4) Managing the Three Zones of Focus
Zone 1 is when you have the highest level of focus and are most intense. However, you can stay in this zone for the shortest amount of time due to the intensity it requires. Zone 2 is a medium level of focus right in between Zone 1 and Zone 3. To put it another way, it is a transitional zone. Zone 3 is the lowest level of focus so, only a tiny bit of focus still does exist. Athletes can be in this zone the longest amount of time; however, performance is the least effective in this zone.
The key is for athletes to learn triggers to quickly move between zones to help them be at their optimal level of intensity for the situation, for the right amount of time so they don’t burn themselves out or underperform.
5) Neutral Thinking
The process of focusing only on the facts of the situation. Facts that are not positive or negative, they just are. This allows athletes to focus on the reality of what they must do next without letting the negativity of the past or what they can’t control impact the reality of what they can control.
6) Inhibitory Control
The ability to keep oneself from choosing their default behavior when a better behavior is available. An athlete who learns how to apply inhibitory control will choose a better, non-obvious course of action even though they are accustomed to doing it another obvious, less effective way.
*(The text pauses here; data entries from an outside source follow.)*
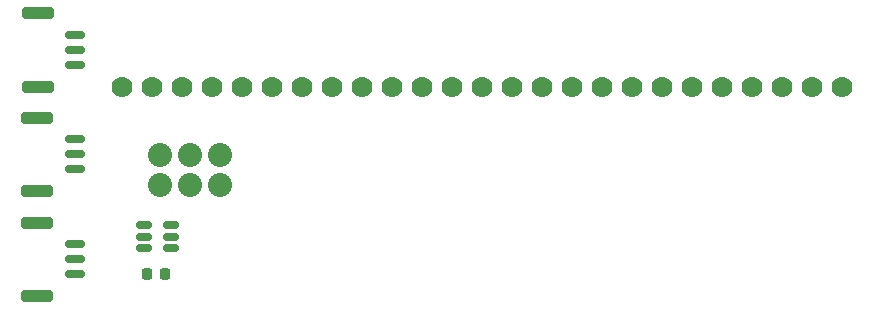
<source format=gbr>
%TF.GenerationSoftware,KiCad,Pcbnew,7.0.8*%
%TF.CreationDate,2024-03-25T00:11:57-07:00*%
%TF.ProjectId,Adafruit Speaker Bonnet,41646166-7275-4697-9420-537065616b65,rev?*%
%TF.SameCoordinates,Original*%
%TF.FileFunction,Soldermask,Top*%
%TF.FilePolarity,Negative*%
%FSLAX46Y46*%
G04 Gerber Fmt 4.6, Leading zero omitted, Abs format (unit mm)*
G04 Created by KiCad (PCBNEW 7.0.8) date 2024-03-25 00:11:57*
%MOMM*%
%LPD*%
G01*
G04 APERTURE LIST*
G04 Aperture macros list*
%AMRoundRect*
0 Rectangle with rounded corners*
0 $1 Rounding radius*
0 $2 $3 $4 $5 $6 $7 $8 $9 X,Y pos of 4 corners*
0 Add a 4 corners polygon primitive as box body*
4,1,4,$2,$3,$4,$5,$6,$7,$8,$9,$2,$3,0*
0 Add four circle primitives for the rounded corners*
1,1,$1+$1,$2,$3*
1,1,$1+$1,$4,$5*
1,1,$1+$1,$6,$7*
1,1,$1+$1,$8,$9*
0 Add four rect primitives between the rounded corners*
20,1,$1+$1,$2,$3,$4,$5,0*
20,1,$1+$1,$4,$5,$6,$7,0*
20,1,$1+$1,$6,$7,$8,$9,0*
20,1,$1+$1,$8,$9,$2,$3,0*%
G04 Aperture macros list end*
%ADD10RoundRect,0.150000X-0.700000X0.150000X-0.700000X-0.150000X0.700000X-0.150000X0.700000X0.150000X0*%
%ADD11RoundRect,0.250000X-1.100000X0.250000X-1.100000X-0.250000X1.100000X-0.250000X1.100000X0.250000X0*%
%ADD12RoundRect,0.150000X0.512500X0.150000X-0.512500X0.150000X-0.512500X-0.150000X0.512500X-0.150000X0*%
%ADD13RoundRect,0.225000X0.225000X0.250000X-0.225000X0.250000X-0.225000X-0.250000X0.225000X-0.250000X0*%
%ADD14C,1.778000*%
%ADD15C,2.032000*%
G04 APERTURE END LIST*
D10*
%TO.C,J3*%
X114245000Y-103525000D03*
X114245000Y-104775000D03*
X114245000Y-106025000D03*
D11*
X111045000Y-101675000D03*
X111045000Y-107875000D03*
%TD*%
D10*
%TO.C,J2*%
X114245000Y-112415000D03*
X114245000Y-113665000D03*
X114245000Y-114915000D03*
D11*
X111045000Y-110565000D03*
X111045000Y-116765000D03*
%TD*%
D10*
%TO.C,J1*%
X114325000Y-94710000D03*
X114325000Y-95960000D03*
X114325000Y-97210000D03*
D11*
X111125000Y-92860000D03*
X111125000Y-99060000D03*
%TD*%
D12*
%TO.C,U1*%
X120147500Y-112710000D03*
X120147500Y-111760000D03*
X120147500Y-110810000D03*
X122422500Y-110810000D03*
X122422500Y-111760000D03*
X122422500Y-112710000D03*
%TD*%
D13*
%TO.C,C1*%
X121920000Y-114935000D03*
X120370000Y-114935000D03*
%TD*%
D14*
%TO.C,CONN1*%
X179247100Y-99124800D03*
X176707100Y-99124800D03*
X174167100Y-99124800D03*
X171627100Y-99124800D03*
X169087100Y-99124800D03*
X166547100Y-99124800D03*
X164007100Y-99124800D03*
X161467100Y-99124800D03*
X158927100Y-99124800D03*
X156387100Y-99124800D03*
X153847100Y-99124800D03*
X151307100Y-99124800D03*
X148767100Y-99124800D03*
X146227100Y-99124800D03*
X143687100Y-99124800D03*
X141147100Y-99124800D03*
X138607100Y-99124800D03*
X136067100Y-99124800D03*
X133527100Y-99124800D03*
X130987100Y-99124800D03*
X128447100Y-99124800D03*
X125907100Y-99124800D03*
X123367100Y-99124800D03*
X120827100Y-99124800D03*
X118287100Y-99124800D03*
%TD*%
D15*
%TO.C,JP2*%
X121462100Y-107379800D03*
X124002100Y-107379800D03*
X126542100Y-107379800D03*
%TD*%
%TO.C,JP5*%
X126542100Y-104839800D03*
X124002100Y-104839800D03*
X121462100Y-104839800D03*
%TD*%
M02*

</source>
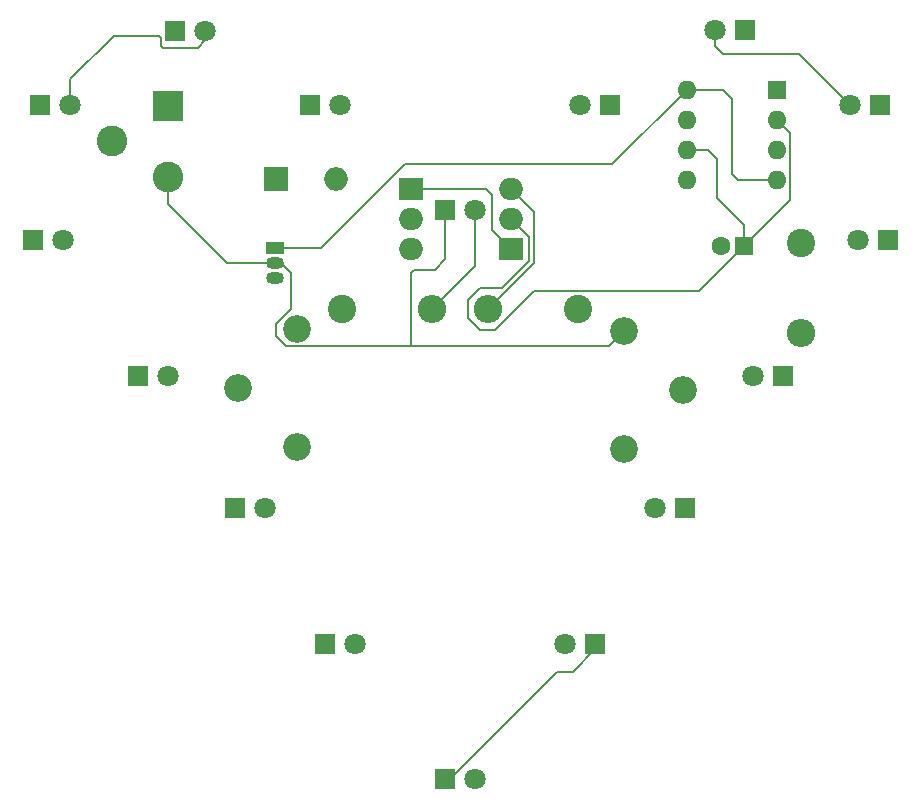
<source format=gbr>
%TF.GenerationSoftware,KiCad,Pcbnew,7.0.10*%
%TF.CreationDate,2024-08-15T14:01:47-03:00*%
%TF.ProjectId,CORAZON LEDS CON FADE,434f5241-5a4f-44e2-904c-45445320434f,rev?*%
%TF.SameCoordinates,Original*%
%TF.FileFunction,Copper,L2,Bot*%
%TF.FilePolarity,Positive*%
%FSLAX46Y46*%
G04 Gerber Fmt 4.6, Leading zero omitted, Abs format (unit mm)*
G04 Created by KiCad (PCBNEW 7.0.10) date 2024-08-15 14:01:47*
%MOMM*%
%LPD*%
G01*
G04 APERTURE LIST*
%TA.AperFunction,ComponentPad*%
%ADD10C,1.800000*%
%TD*%
%TA.AperFunction,ComponentPad*%
%ADD11R,1.800000X1.800000*%
%TD*%
%TA.AperFunction,ComponentPad*%
%ADD12O,1.500000X1.050000*%
%TD*%
%TA.AperFunction,ComponentPad*%
%ADD13R,1.500000X1.050000*%
%TD*%
%TA.AperFunction,ComponentPad*%
%ADD14O,2.000000X1.905000*%
%TD*%
%TA.AperFunction,ComponentPad*%
%ADD15R,2.000000X1.905000*%
%TD*%
%TA.AperFunction,ComponentPad*%
%ADD16O,2.400000X2.400000*%
%TD*%
%TA.AperFunction,ComponentPad*%
%ADD17C,2.400000*%
%TD*%
%TA.AperFunction,ComponentPad*%
%ADD18C,2.600000*%
%TD*%
%TA.AperFunction,ComponentPad*%
%ADD19R,2.600000X2.600000*%
%TD*%
%TA.AperFunction,ComponentPad*%
%ADD20C,1.600000*%
%TD*%
%TA.AperFunction,ComponentPad*%
%ADD21R,1.600000X1.600000*%
%TD*%
%TA.AperFunction,ComponentPad*%
%ADD22C,2.340000*%
%TD*%
%TA.AperFunction,ComponentPad*%
%ADD23O,2.000000X2.000000*%
%TD*%
%TA.AperFunction,ComponentPad*%
%ADD24R,2.000000X2.000000*%
%TD*%
%TA.AperFunction,ComponentPad*%
%ADD25O,1.600000X1.600000*%
%TD*%
%TA.AperFunction,Conductor*%
%ADD26C,0.200000*%
%TD*%
G04 APERTURE END LIST*
D10*
%TO.P,D12,2,A*%
%TO.N,Net-(D1-A)*%
X127630000Y-84940000D03*
D11*
%TO.P,D12,1,K*%
%TO.N,unconnected-(U2-GND-Pad2)*%
X125090000Y-84940000D03*
%TD*%
D10*
%TO.P,D9,2,A*%
%TO.N,Net-(D16-A)*%
X160660000Y-84940000D03*
D11*
%TO.P,D9,1,K*%
%TO.N,unconnected-(U2-GND-Pad2)*%
X163200000Y-84940000D03*
%TD*%
D10*
%TO.P,D6,2,A*%
%TO.N,Net-(D16-A)*%
X135250000Y-96420000D03*
D11*
%TO.P,D6,1,K*%
%TO.N,unconnected-(U2-GND-Pad2)*%
X132710000Y-96420000D03*
%TD*%
D10*
%TO.P,D1,2,A*%
%TO.N,Net-(D1-A)*%
X145410000Y-59690000D03*
D11*
%TO.P,D1,1,K*%
%TO.N,unconnected-(U2-GND-Pad2)*%
X142870000Y-59690000D03*
%TD*%
D10*
%TO.P,D5,2,A*%
%TO.N,Net-(D1-A)*%
X110480000Y-62280000D03*
D11*
%TO.P,D5,1,K*%
%TO.N,unconnected-(U2-GND-Pad2)*%
X107940000Y-62280000D03*
%TD*%
D10*
%TO.P,D16,2,A*%
%TO.N,Net-(D16-A)*%
X154310000Y-50800000D03*
D11*
%TO.P,D16,1,K*%
%TO.N,unconnected-(U2-GND-Pad2)*%
X156850000Y-50800000D03*
%TD*%
D10*
%TO.P,D3,2,A*%
%TO.N,Net-(D1-A)*%
X122550000Y-44600000D03*
D11*
%TO.P,D3,1,K*%
%TO.N,unconnected-(U2-GND-Pad2)*%
X120010000Y-44600000D03*
%TD*%
D10*
%TO.P,D7,2,A*%
%TO.N,Net-(D16-A)*%
X145410000Y-107900000D03*
D11*
%TO.P,D7,1,K*%
%TO.N,unconnected-(U2-GND-Pad2)*%
X142870000Y-107900000D03*
%TD*%
D10*
%TO.P,D15,2,A*%
%TO.N,Net-(D16-A)*%
X165740000Y-44490000D03*
D11*
%TO.P,D15,1,K*%
%TO.N,unconnected-(U2-GND-Pad2)*%
X168280000Y-44490000D03*
%TD*%
D10*
%TO.P,D2,2,A*%
%TO.N,Net-(D1-A)*%
X133980000Y-50800000D03*
D11*
%TO.P,D2,1,K*%
%TO.N,unconnected-(U2-GND-Pad2)*%
X131440000Y-50800000D03*
%TD*%
D10*
%TO.P,D13,2,A*%
%TO.N,Net-(D16-A)*%
X177810000Y-62280000D03*
D11*
%TO.P,D13,1,K*%
%TO.N,unconnected-(U2-GND-Pad2)*%
X180350000Y-62280000D03*
%TD*%
D10*
%TO.P,D11,2,A*%
%TO.N,Net-(D1-A)*%
X119375000Y-73760000D03*
D11*
%TO.P,D11,1,K*%
%TO.N,unconnected-(U2-GND-Pad2)*%
X116835000Y-73760000D03*
%TD*%
D10*
%TO.P,D8,2,A*%
%TO.N,Net-(D16-A)*%
X153040000Y-96420000D03*
D11*
%TO.P,D8,1,K*%
%TO.N,unconnected-(U2-GND-Pad2)*%
X155580000Y-96420000D03*
%TD*%
D10*
%TO.P,D10,2,A*%
%TO.N,Net-(D16-A)*%
X168915000Y-73760000D03*
D11*
%TO.P,D10,1,K*%
%TO.N,unconnected-(U2-GND-Pad2)*%
X171455000Y-73760000D03*
%TD*%
D10*
%TO.P,D14,2,A*%
%TO.N,Net-(D16-A)*%
X177170000Y-50800000D03*
D11*
%TO.P,D14,1,K*%
%TO.N,unconnected-(U2-GND-Pad2)*%
X179710000Y-50800000D03*
%TD*%
D10*
%TO.P,D4,2,A*%
%TO.N,Net-(D1-A)*%
X111120000Y-50800000D03*
D11*
%TO.P,D4,1,K*%
%TO.N,unconnected-(U2-GND-Pad2)*%
X108580000Y-50800000D03*
%TD*%
D12*
%TO.P,U2,3,VI*%
%TO.N,Net-(U2-VI)*%
X128494000Y-65502000D03*
%TO.P,U2,2,GND*%
%TO.N,unconnected-(U2-GND-Pad2)*%
X128494000Y-64232000D03*
D13*
%TO.P,U2,1,VO*%
%TO.N,Net-(U2-VO)*%
X128494000Y-62962000D03*
%TD*%
D14*
%TO.P,Q1,3,S*%
%TO.N,unconnected-(Q1-S-Pad3)*%
X139954000Y-62992000D03*
%TO.P,Q1,2,G*%
%TO.N,unconnected-(Q1-G-Pad2)*%
X139954000Y-60452000D03*
D15*
%TO.P,Q1,1,D*%
%TO.N,unconnected-(RV2-Pad2)*%
X139954000Y-57912000D03*
%TD*%
D16*
%TO.P,R2,2*%
%TO.N,Net-(D1-A)*%
X141778000Y-68072000D03*
D17*
%TO.P,R2,1*%
%TO.N,unconnected-(Q1-S-Pad3)*%
X134158000Y-68072000D03*
%TD*%
D18*
%TO.P,J1,3*%
%TO.N,N/C*%
X114680000Y-53896000D03*
%TO.P,J1,2*%
%TO.N,unconnected-(U2-GND-Pad2)*%
X119380000Y-56896000D03*
D19*
%TO.P,J1,1*%
%TO.N,NET-(J1-VI)*%
X119380000Y-50896000D03*
%TD*%
D20*
%TO.P,C1,2*%
%TO.N,unconnected-(C1-Pad2)*%
X166189113Y-62738000D03*
D21*
%TO.P,C1,1*%
%TO.N,unconnected-(Q1-G-Pad2)*%
X168189113Y-62738000D03*
%TD*%
D22*
%TO.P,RV2,3,3*%
%TO.N,unconnected-(RV2-Pad3)*%
X130304000Y-79752000D03*
%TO.P,RV2,2,2*%
%TO.N,unconnected-(RV2-Pad2)*%
X125304000Y-74752000D03*
%TO.P,RV2,1,1*%
%TO.N,Net-(U2-VO)*%
X130304000Y-69752000D03*
%TD*%
D16*
%TO.P,R3,2*%
%TO.N,unconnected-(Q1-G-Pad2)*%
X172974000Y-70104000D03*
D17*
%TO.P,R3,1*%
%TO.N,unconnected-(U1-Q-Pad3)*%
X172974000Y-62484000D03*
%TD*%
D14*
%TO.P,Q2,3,S*%
%TO.N,unconnected-(Q2-S-Pad3)*%
X148407000Y-57912000D03*
%TO.P,Q2,2,G*%
%TO.N,unconnected-(Q1-G-Pad2)*%
X148407000Y-60452000D03*
D15*
%TO.P,Q2,1,D*%
%TO.N,unconnected-(RV2-Pad2)*%
X148407000Y-62992000D03*
%TD*%
D23*
%TO.P,SW1,2,B*%
%TO.N,Net-(U2-VI)*%
X133614000Y-57112000D03*
D24*
%TO.P,SW1,1,A*%
%TO.N,NET-(J1-VI)*%
X128534000Y-57112000D03*
%TD*%
D22*
%TO.P,RV1,3,3*%
%TO.N,unconnected-(U2-GND-Pad2)*%
X158028000Y-69930000D03*
%TO.P,RV1,2,2*%
%TO.N,unconnected-(C1-Pad2)*%
X163028000Y-74930000D03*
%TO.P,RV1,1,1*%
%TO.N,unconnected-(RV1-Pad1)*%
X158028000Y-79930000D03*
%TD*%
D16*
%TO.P,R1,2*%
%TO.N,unconnected-(Q2-S-Pad3)*%
X146512000Y-68072000D03*
D17*
%TO.P,R1,1*%
%TO.N,Net-(D16-A)*%
X154132000Y-68072000D03*
%TD*%
D25*
%TO.P,U1,8,VCC*%
%TO.N,Net-(U2-VO)*%
X163312000Y-49540000D03*
%TO.P,U1,7,DIS*%
%TO.N,unconnected-(U1-DIS-Pad7)*%
X163312000Y-52080000D03*
%TO.P,U1,6,THR*%
%TO.N,unconnected-(Q1-G-Pad2)*%
X163312000Y-54620000D03*
%TO.P,U1,5,CV*%
%TO.N,unconnected-(U1-CV-Pad5)*%
X163312000Y-57160000D03*
%TO.P,U1,4,R*%
%TO.N,Net-(U2-VO)*%
X170932000Y-57160000D03*
%TO.P,U1,3,Q*%
%TO.N,unconnected-(U1-Q-Pad3)*%
X170932000Y-54620000D03*
%TO.P,U1,2,TR*%
%TO.N,unconnected-(Q1-G-Pad2)*%
X170932000Y-52080000D03*
D21*
%TO.P,U1,1,GND*%
%TO.N,unconnected-(U2-GND-Pad2)*%
X170932000Y-49540000D03*
%TD*%
D26*
%TO.N,Net-(D1-A)*%
X122550000Y-45344000D02*
X122550000Y-44600000D01*
X118984000Y-45974000D02*
X121920000Y-45974000D01*
X118618000Y-44958000D02*
X118810000Y-45150000D01*
X111120000Y-50800000D02*
X111120000Y-48646000D01*
X111120000Y-48646000D02*
X114808000Y-44958000D01*
X121920000Y-45974000D02*
X122550000Y-45344000D01*
X118810000Y-45800000D02*
X118984000Y-45974000D01*
X118810000Y-45150000D02*
X118810000Y-45800000D01*
X114808000Y-44958000D02*
X118618000Y-44958000D01*
X145410000Y-64440000D02*
X145410000Y-59690000D01*
X141778000Y-68072000D02*
X145410000Y-64440000D01*
%TO.N,Net-(D16-A)*%
X177170000Y-50800000D02*
X172852000Y-46482000D01*
X166370000Y-46482000D02*
X165740000Y-45852000D01*
X165740000Y-45852000D02*
X165740000Y-44490000D01*
X172852000Y-46482000D02*
X166370000Y-46482000D01*
%TO.N,unconnected-(Q1-G-Pad2)*%
X145796000Y-69850000D02*
X144780000Y-68834000D01*
X150389661Y-66548000D02*
X147087661Y-69850000D01*
X147724314Y-66294000D02*
X149968000Y-64050314D01*
X144780000Y-68834000D02*
X144780000Y-67310000D01*
X145796000Y-66294000D02*
X147724314Y-66294000D01*
X170932000Y-52080000D02*
X172032000Y-53180000D01*
X147087661Y-69850000D02*
X145796000Y-69850000D01*
X165862000Y-58674000D02*
X168189113Y-61001113D01*
X168189113Y-62738000D02*
X164379113Y-66548000D01*
X164379113Y-66548000D02*
X150389661Y-66548000D01*
X168189113Y-61001113D02*
X168189113Y-62738000D01*
X149968000Y-62013000D02*
X148407000Y-60452000D01*
X144780000Y-67310000D02*
X145796000Y-66294000D01*
X165862000Y-55372000D02*
X165862000Y-58674000D01*
X165110000Y-54620000D02*
X165862000Y-55372000D01*
X172032000Y-53180000D02*
X172032000Y-58895113D01*
X163312000Y-54620000D02*
X165110000Y-54620000D01*
X172032000Y-58895113D02*
X168189113Y-62738000D01*
X149968000Y-64050314D02*
X149968000Y-62013000D01*
%TO.N,unconnected-(Q2-S-Pad3)*%
X150368000Y-59873000D02*
X150368000Y-64216000D01*
X150368000Y-64216000D02*
X146512000Y-68072000D01*
X148407000Y-57912000D02*
X150368000Y-59873000D01*
%TO.N,unconnected-(RV2-Pad2)*%
X146812000Y-58420000D02*
X146812000Y-61397000D01*
X146304000Y-57912000D02*
X146812000Y-58420000D01*
X139954000Y-57912000D02*
X146304000Y-57912000D01*
X146812000Y-61397000D02*
X148407000Y-62992000D01*
%TO.N,unconnected-(U2-GND-Pad2)*%
X141986000Y-64770000D02*
X140208000Y-64770000D01*
X156736000Y-71222000D02*
X158028000Y-69930000D01*
X142870000Y-63886000D02*
X141986000Y-64770000D01*
X152351057Y-98806000D02*
X153670000Y-98806000D01*
X119380000Y-57338000D02*
X119380000Y-59176477D01*
X128524000Y-70358000D02*
X129388000Y-71222000D01*
X128494000Y-64232000D02*
X128994000Y-64232000D01*
X142870000Y-59690000D02*
X142870000Y-63886000D01*
X119380000Y-59176477D02*
X124435523Y-64232000D01*
X119138000Y-57096000D02*
X119380000Y-57338000D01*
X129794000Y-68072000D02*
X128524000Y-69342000D01*
X128994000Y-64232000D02*
X129794000Y-65032000D01*
X142870000Y-107900000D02*
X143257057Y-107900000D01*
X129794000Y-65032000D02*
X129794000Y-68072000D01*
X153670000Y-98806000D02*
X155580000Y-96896000D01*
X155580000Y-96896000D02*
X155580000Y-96420000D01*
X140208000Y-71222000D02*
X156736000Y-71222000D01*
X140208000Y-64770000D02*
X139954000Y-65024000D01*
X128524000Y-69342000D02*
X128524000Y-70358000D01*
X129388000Y-71222000D02*
X140208000Y-71222000D01*
X139954000Y-65024000D02*
X139954000Y-71222000D01*
X124435523Y-64232000D02*
X128494000Y-64232000D01*
X143257057Y-107900000D02*
X152351057Y-98806000D01*
%TO.N,Net-(U2-VO)*%
X132351500Y-62962000D02*
X139468500Y-55845000D01*
X157007000Y-55845000D02*
X163312000Y-49540000D01*
X167132000Y-56642000D02*
X167132000Y-50292000D01*
X166380000Y-49540000D02*
X163312000Y-49540000D01*
X167650000Y-57160000D02*
X167132000Y-56642000D01*
X139468500Y-55845000D02*
X157007000Y-55845000D01*
X170932000Y-57160000D02*
X167650000Y-57160000D01*
X128494000Y-62962000D02*
X132351500Y-62962000D01*
X167132000Y-50292000D02*
X166380000Y-49540000D01*
%TD*%
M02*

</source>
There is always a temptation to select the obvious choice. Especially when you have done something a certain way multiple times in the past. Therefore, learning how to exhibit inhibitory control is the hardest of all the mental skills to master and takes the most amount of practice.
7) Goal Orientation
Learning to set goals without the ego. When goals are set with the ego then those goals focus on comparing oneself to others instead of focusing on personal improvement and learning. For example, measuring personal success against the accomplishments of peers or when an athlete’s primary source of happiness comes from outperforming others.
Instead, athletes must learn to orient their goals to focus on process and task goals that require proficient execution, effort, discipline, and persistence for success.